- TASK INSTRUCTIONS:
Put the lines below, from the one containing "common name: Knot grass" through the one containing "scientific name: Larrea tridentata", into a Markdown table with the columns No. and Line. Give each a row number, and leave out blank lines.
■ ■ ■
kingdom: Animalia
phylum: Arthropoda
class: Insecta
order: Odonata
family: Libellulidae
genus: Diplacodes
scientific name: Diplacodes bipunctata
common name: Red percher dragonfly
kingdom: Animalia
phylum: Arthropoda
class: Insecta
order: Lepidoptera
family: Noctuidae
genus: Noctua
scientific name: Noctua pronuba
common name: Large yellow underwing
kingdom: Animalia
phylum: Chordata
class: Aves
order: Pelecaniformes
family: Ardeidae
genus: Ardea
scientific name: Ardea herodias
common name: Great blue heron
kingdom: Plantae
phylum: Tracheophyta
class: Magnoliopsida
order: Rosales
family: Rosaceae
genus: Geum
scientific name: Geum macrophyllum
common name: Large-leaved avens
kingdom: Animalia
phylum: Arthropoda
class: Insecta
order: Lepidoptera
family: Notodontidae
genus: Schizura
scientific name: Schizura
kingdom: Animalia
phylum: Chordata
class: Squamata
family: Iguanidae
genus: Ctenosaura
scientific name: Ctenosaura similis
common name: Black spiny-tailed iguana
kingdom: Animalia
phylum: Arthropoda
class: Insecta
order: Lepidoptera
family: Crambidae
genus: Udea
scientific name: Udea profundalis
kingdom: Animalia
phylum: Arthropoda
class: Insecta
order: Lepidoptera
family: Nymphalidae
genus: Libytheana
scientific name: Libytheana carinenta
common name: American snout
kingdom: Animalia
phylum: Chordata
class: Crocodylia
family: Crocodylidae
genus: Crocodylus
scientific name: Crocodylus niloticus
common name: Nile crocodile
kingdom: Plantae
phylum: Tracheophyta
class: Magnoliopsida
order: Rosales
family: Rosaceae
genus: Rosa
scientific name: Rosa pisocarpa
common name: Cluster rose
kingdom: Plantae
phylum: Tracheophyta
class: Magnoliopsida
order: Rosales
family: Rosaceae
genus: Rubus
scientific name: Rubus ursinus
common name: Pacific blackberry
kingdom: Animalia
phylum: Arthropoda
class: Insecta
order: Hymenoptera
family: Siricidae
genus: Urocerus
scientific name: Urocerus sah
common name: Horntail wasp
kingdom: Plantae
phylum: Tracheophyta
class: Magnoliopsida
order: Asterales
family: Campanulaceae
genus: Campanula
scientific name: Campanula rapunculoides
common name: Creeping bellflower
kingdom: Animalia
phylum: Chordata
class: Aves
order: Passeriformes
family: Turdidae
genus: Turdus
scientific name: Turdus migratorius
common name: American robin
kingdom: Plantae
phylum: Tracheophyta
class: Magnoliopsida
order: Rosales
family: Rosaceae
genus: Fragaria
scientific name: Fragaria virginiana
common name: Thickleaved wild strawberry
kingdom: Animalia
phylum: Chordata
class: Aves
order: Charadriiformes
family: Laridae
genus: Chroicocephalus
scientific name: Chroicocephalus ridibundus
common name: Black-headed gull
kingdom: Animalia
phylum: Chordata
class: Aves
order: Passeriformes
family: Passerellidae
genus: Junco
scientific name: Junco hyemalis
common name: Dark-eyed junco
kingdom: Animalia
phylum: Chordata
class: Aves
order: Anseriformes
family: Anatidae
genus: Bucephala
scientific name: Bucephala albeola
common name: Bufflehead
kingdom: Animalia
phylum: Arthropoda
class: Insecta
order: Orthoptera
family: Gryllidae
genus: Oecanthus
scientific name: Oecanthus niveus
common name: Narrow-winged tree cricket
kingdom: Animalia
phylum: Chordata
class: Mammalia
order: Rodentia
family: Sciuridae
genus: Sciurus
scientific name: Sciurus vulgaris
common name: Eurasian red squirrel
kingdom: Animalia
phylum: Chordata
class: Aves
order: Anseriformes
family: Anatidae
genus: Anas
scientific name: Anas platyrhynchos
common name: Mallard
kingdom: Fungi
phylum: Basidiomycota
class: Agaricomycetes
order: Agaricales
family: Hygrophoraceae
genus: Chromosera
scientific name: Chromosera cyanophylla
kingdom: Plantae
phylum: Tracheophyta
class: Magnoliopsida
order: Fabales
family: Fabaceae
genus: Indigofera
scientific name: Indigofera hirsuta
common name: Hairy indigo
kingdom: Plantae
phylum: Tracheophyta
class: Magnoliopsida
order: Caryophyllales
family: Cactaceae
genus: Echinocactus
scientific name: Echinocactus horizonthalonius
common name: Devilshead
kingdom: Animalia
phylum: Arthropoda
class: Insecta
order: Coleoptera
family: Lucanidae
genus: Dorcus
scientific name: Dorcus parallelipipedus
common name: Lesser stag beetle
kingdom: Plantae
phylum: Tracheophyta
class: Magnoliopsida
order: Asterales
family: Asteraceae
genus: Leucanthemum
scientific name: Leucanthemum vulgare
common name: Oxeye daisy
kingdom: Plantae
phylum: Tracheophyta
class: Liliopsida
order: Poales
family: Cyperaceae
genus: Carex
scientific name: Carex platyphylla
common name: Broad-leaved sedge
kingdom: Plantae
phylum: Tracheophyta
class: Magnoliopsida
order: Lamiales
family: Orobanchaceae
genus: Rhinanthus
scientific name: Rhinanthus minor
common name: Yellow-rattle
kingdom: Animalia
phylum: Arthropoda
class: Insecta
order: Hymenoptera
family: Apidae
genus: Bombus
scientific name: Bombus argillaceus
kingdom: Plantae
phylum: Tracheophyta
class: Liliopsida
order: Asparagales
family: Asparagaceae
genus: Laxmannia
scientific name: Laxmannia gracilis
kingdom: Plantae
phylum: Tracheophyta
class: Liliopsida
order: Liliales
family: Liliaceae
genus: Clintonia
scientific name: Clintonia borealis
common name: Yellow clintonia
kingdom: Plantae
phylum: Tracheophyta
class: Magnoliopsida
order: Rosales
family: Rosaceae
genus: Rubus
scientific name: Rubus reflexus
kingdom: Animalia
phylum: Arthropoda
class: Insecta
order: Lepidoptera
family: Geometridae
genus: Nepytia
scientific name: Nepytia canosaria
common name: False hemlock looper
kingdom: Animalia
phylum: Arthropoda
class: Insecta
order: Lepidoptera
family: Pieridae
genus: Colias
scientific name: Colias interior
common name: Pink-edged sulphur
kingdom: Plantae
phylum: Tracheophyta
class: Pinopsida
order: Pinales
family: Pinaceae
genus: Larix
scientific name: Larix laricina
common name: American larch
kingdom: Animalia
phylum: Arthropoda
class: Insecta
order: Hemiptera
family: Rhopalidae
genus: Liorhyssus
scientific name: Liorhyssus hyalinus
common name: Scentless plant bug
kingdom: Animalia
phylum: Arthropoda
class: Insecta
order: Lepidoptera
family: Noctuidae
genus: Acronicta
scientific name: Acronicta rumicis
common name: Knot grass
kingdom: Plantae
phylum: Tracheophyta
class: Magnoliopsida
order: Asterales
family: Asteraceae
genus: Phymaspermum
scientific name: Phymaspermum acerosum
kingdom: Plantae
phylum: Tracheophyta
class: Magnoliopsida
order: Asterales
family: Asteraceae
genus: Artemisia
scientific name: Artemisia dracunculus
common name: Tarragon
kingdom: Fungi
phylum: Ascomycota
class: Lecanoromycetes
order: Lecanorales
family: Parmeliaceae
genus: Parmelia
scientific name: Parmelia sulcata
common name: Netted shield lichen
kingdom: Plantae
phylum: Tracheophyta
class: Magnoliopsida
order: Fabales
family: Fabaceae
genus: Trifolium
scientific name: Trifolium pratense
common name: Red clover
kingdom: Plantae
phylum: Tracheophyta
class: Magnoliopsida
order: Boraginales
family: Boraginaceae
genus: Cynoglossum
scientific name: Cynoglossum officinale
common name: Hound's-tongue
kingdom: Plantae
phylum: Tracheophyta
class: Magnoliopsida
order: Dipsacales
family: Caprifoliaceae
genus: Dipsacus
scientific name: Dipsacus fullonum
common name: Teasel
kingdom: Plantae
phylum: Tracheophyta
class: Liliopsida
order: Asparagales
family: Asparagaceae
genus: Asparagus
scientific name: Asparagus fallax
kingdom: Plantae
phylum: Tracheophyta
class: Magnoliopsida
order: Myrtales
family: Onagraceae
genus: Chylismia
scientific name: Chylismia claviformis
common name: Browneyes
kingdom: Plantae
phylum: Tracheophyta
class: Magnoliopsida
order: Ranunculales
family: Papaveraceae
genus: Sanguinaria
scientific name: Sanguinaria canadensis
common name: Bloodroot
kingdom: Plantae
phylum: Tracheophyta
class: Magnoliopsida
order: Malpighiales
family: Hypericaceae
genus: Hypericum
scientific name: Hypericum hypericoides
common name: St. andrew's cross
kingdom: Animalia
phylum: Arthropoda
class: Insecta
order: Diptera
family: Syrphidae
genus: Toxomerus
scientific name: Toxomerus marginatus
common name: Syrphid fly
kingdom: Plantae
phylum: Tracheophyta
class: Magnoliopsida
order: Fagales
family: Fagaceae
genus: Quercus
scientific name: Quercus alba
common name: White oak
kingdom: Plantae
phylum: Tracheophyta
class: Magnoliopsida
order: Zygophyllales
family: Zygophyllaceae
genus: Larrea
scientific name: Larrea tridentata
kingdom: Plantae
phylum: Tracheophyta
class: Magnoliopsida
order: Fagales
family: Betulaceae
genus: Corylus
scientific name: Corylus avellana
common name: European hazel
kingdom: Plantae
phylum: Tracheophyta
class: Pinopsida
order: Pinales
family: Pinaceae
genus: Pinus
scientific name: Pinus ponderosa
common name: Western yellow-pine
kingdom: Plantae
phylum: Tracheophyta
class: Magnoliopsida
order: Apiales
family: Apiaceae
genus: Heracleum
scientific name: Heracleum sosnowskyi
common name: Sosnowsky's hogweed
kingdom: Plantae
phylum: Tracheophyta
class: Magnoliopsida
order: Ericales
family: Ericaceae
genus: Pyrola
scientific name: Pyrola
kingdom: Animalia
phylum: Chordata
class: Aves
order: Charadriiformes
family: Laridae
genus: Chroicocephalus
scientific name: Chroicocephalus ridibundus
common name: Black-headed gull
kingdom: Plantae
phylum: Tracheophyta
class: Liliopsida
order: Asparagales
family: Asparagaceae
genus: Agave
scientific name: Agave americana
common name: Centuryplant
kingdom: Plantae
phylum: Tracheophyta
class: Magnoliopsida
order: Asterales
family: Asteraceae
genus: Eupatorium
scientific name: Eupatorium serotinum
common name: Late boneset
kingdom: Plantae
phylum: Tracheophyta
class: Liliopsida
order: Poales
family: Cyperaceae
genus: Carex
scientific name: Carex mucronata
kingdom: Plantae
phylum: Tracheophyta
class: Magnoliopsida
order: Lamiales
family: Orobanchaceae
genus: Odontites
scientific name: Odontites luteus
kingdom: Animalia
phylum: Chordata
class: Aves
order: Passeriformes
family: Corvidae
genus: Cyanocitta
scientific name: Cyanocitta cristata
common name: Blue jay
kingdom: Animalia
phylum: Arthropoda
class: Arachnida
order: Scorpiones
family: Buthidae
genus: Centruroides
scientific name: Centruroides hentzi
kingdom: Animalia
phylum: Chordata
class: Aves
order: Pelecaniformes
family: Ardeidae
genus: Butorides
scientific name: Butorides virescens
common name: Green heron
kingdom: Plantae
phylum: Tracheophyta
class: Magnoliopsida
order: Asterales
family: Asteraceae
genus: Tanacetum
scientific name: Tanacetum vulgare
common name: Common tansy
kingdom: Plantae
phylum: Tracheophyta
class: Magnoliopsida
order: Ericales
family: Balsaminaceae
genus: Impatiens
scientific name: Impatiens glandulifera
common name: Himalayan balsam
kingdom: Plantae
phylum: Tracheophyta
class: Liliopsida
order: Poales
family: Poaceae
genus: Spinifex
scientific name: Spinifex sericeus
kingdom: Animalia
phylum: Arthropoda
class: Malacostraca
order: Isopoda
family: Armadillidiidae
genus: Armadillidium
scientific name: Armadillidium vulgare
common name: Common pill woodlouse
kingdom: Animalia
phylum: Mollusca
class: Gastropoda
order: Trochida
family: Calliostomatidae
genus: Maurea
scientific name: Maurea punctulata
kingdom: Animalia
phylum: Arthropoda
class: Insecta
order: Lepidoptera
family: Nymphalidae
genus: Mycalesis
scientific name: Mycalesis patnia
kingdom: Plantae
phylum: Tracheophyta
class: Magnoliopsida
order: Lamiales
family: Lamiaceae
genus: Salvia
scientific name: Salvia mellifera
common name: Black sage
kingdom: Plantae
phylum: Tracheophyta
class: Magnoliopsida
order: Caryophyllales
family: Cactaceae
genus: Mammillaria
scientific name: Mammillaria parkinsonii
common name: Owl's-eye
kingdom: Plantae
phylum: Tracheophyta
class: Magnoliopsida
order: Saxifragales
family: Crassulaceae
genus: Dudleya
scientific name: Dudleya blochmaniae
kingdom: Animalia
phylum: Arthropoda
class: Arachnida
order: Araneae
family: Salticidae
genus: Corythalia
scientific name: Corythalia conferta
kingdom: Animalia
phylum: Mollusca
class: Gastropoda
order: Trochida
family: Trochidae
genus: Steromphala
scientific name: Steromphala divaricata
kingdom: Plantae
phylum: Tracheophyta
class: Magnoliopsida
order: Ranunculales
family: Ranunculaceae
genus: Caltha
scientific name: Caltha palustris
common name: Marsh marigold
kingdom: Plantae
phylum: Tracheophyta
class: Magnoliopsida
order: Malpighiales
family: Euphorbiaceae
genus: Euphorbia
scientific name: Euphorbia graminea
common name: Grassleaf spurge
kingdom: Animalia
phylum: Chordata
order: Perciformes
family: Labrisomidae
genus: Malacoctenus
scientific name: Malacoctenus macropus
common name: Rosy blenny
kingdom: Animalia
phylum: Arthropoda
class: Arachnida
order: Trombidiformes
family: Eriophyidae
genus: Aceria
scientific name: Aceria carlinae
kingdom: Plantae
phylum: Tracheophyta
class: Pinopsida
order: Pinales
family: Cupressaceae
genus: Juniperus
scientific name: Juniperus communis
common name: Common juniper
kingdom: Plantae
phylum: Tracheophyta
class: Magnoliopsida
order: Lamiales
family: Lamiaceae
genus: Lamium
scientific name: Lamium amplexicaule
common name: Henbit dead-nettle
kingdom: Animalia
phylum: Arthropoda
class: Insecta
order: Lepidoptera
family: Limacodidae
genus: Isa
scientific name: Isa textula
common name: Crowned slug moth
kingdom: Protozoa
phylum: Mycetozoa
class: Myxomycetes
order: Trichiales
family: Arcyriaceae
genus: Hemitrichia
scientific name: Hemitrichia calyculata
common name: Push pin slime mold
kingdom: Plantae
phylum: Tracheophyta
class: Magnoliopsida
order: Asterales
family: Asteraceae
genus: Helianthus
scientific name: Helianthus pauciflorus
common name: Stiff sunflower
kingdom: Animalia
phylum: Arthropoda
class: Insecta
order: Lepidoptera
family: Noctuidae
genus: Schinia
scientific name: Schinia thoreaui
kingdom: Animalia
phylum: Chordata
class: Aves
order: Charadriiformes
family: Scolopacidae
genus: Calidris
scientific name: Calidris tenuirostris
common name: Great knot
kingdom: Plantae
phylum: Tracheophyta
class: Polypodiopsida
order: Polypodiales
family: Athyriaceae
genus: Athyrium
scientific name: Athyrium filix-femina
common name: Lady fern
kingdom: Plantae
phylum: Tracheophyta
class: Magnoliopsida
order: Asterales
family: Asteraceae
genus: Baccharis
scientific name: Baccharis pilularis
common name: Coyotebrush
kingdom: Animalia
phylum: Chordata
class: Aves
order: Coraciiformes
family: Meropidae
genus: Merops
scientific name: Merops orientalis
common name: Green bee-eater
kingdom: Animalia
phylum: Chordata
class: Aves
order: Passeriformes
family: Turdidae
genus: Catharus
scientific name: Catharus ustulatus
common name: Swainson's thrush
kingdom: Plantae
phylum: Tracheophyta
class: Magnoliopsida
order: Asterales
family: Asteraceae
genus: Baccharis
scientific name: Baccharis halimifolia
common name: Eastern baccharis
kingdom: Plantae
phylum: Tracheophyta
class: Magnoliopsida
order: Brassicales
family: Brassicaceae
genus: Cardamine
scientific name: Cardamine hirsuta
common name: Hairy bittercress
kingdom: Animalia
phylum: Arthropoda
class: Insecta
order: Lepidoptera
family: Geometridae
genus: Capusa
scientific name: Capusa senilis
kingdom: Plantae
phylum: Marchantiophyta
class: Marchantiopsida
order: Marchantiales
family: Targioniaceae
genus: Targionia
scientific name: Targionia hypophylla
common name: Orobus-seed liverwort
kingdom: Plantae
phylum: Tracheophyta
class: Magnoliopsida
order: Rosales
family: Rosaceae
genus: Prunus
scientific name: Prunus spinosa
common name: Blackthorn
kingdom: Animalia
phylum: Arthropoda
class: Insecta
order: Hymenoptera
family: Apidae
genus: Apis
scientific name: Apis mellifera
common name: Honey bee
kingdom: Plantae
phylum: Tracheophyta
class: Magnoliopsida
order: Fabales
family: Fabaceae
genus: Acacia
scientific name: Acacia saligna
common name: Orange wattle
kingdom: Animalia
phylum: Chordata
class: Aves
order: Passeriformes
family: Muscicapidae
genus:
■ ■ ■
- RESPONSE TO THE TASK:
| No. | Line |
|---|---|
| 1 | common name: Knot grass |
| 2 | kingdom: Plantae |
| 3 | phylum: Tracheophyta |
| 4 | class: Magnoliopsida |
| 5 | order: Asterales |
| 6 | family: Asteraceae |
| 7 | genus: Phymaspermum |
| 8 | scientific name: Phymaspermum acerosum |
| 9 | kingdom: Plantae |
| 10 | phylum: Tracheophyta |
| 11 | class: Magnoliopsida |
| 12 | order: Asterales |
| 13 | family: Asteraceae |
| 14 | genus: Artemisia |
| 15 | scientific name: Artemisia dracunculus |
| 16 | common name: Tarragon |
| 17 | kingdom: Fungi |
| 18 | phylum: Ascomycota |
| 19 | class: Lecanoromycetes |
| 20 | order: Lecanorales |
| 21 | family: Parmeliaceae |
| 22 | genus: Parmelia |
| 23 | scientific name: Parmelia sulcata |
| 24 | common name: Netted shield lichen |
| 25 | kingdom: Plantae |
| 26 | phylum: Tracheophyta |
| 27 | class: Magnoliopsida |
| 28 | order: Fabales |
| 29 | family: Fabaceae |
| 30 | genus: Trifolium |
| 31 | scientific name: Trifolium pratense |
| 32 | common name: Red clover |
| 33 | kingdom: Plantae |
| 34 | phylum: Tracheophyta |
| 35 | class: Magnoliopsida |
| 36 | order: Boraginales |
| 37 | family: Boraginaceae |
| 38 | genus: Cynoglossum |
| 39 | scientific name: Cynoglossum officinale |
| 40 | common name: Hound's-tongue |
| 41 | kingdom: Plantae |
| 42 | phylum: Tracheophyta |
| 43 | class: Magnoliopsida |
| 44 | order: Dipsacales |
| 45 | family: Caprifoliaceae |
| 46 | genus: Dipsacus |
| 47 | scientific name: Dipsacus fullonum |
| 48 | common name: Teasel |
| 49 | kingdom: Plantae |
| 50 | phylum: Tracheophyta |
| 51 | class: Liliopsida |
| 52 | order: Asparagales |
| 53 | family: Asparagaceae |
| 54 | genus: Asparagus |
| 55 | scientific name: Asparagus fallax |
| 56 | kingdom: Plantae |
| 57 | phylum: Tracheophyta |
| 58 | class: Magnoliopsida |
| 59 | order: Myrtales |
| 60 | family: Onagraceae |
| 61 | genus: Chylismia |
| 62 | scientific name: Chylismia claviformis |
| 63 | common name: Browneyes |
| 64 | kingdom: Plantae |
| 65 | phylum: Tracheophyta |
| 66 | class: Magnoliopsida |
| 67 | order: Ranunculales |
| 68 | family: Papaveraceae |
| 69 | genus: Sanguinaria |
| 70 | scientific name: Sanguinaria canadensis |
| 71 | common name: Bloodroot |
| 72 | kingdom: Plantae |
| 73 | phylum: Tracheophyta |
| 74 | class: Magnoliopsida |
| 75 | order: Malpighiales |
| 76 | family: Hypericaceae |
| 77 | genus: Hypericum |
| 78 | scientific name: Hypericum hypericoides |
| 79 | common name: St. andrew's cross |
| 80 | kingdom: Animalia |
| 81 | phylum: Arthropoda |
| 82 | class: Insecta |
| 83 | order: Diptera |
| 84 | family: Syrphidae |
| 85 | genus: Toxomerus |
| 86 | scientific name: Toxomerus marginatus |
| 87 | common name: Syrphid fly |
| 88 | kingdom: Plantae |
| 89 | phylum: Tracheophyta |
| 90 | class: Magnoliopsida |
| 91 | order: Fagales |
| 92 | family: Fagaceae |
| 93 | genus: Quercus |
| 94 | scientific name: Quercus alba |
| 95 | common name: White oak |
| 96 | kingdom: Plantae |
| 97 | phylum: Tracheophyta |
| 98 | class: Magnoliopsida |
| 99 | order: Zygophyllales |
| 100 | family: Zygophyllaceae |
| 101 | genus: Larrea |
| 102 | scientific name: Larrea tridentata |